Tunisie: Reportage | Une virée à Bizerte

26 Février 2020

Les vacances scolaires terminées, cela n'a pas empêché les familles et les promeneurs de profiter du beau temps.

Dimanche 23 février 2020, par une journée ensoleillée à Bizerte, où la pluie fait défaut, tout le monde est sorti. L'après-midi, la rue bouillonne de gens qui ont pointé le bout du nez à l'extérieur des maisons pour profiter du beau temps dominical. Au centre-ville, un parc d'attractions attire les citadins qui se déplacent en famille pour profiter de l'air frais et faire plaisir aux enfants.

A l'entrée du parc, qui ne fait pas plus de mille pas avant d'être parcouru en entier, un stand propose des tickets à un dinar l'unité sans formule de carnet du reste.
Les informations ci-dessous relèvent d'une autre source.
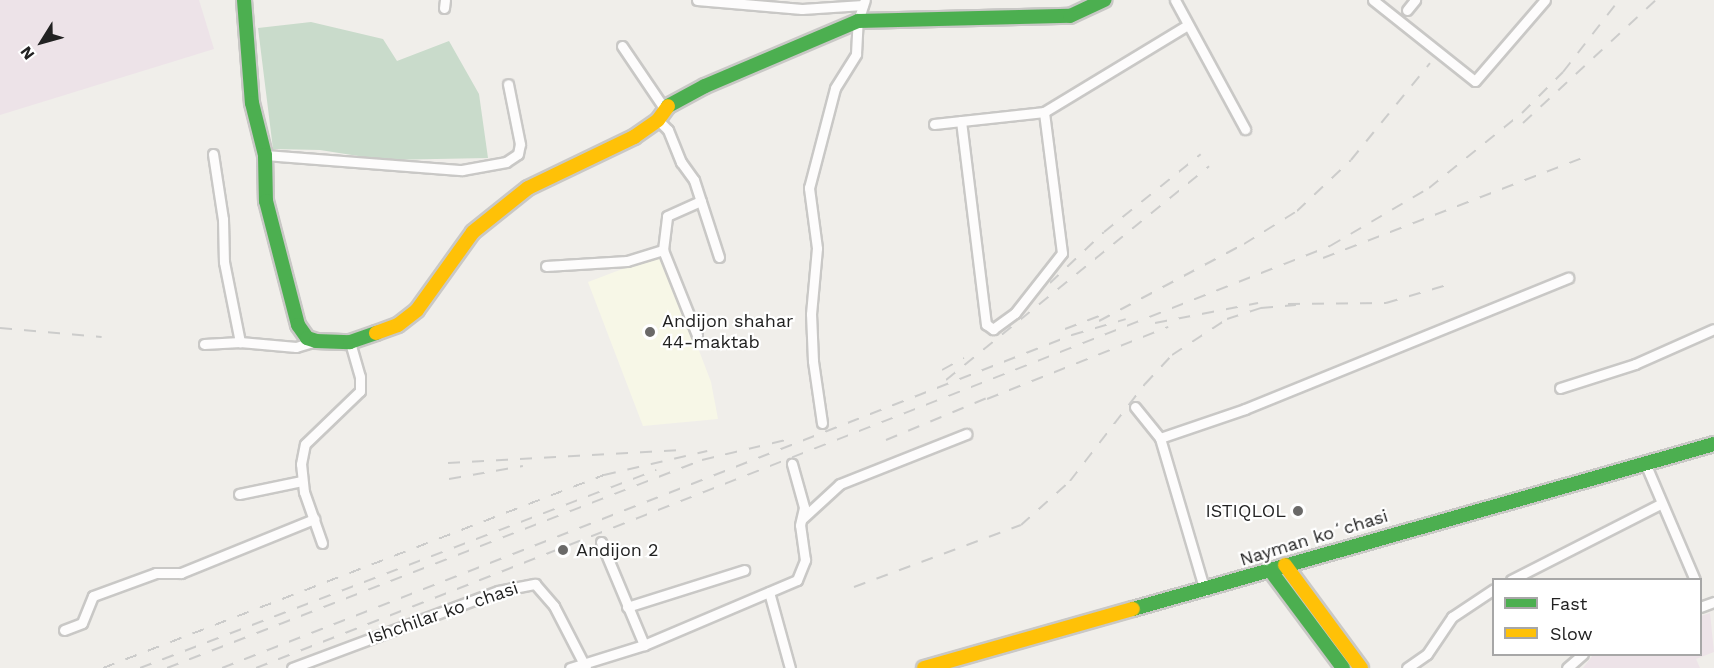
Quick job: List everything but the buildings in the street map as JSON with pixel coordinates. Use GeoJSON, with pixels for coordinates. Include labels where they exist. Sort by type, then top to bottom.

Les attractions nécessitent en moyenne deux tickets par enfant ou adulte accompagnant. Le manège est plus petit et modeste que ses concurrents de la capitale ou des villes côtières, mais qu'importe, les enfants sont à la fête.

Auto-tamponneuses pour se cogner entre petits, trampolines pour sauter avec extase et fureur, mini-trains et petite roue à la façon d'un moulin à vent tournoient avec joie. Une dizaine d'attractions à tout casser composent ce petit manège. Au milieu de cette ribambelle de manèges, petits et grands se ruent sur les brouettes de pop-corns, de barbe à papa, délice sucré et rosé dont raffolent les enfants.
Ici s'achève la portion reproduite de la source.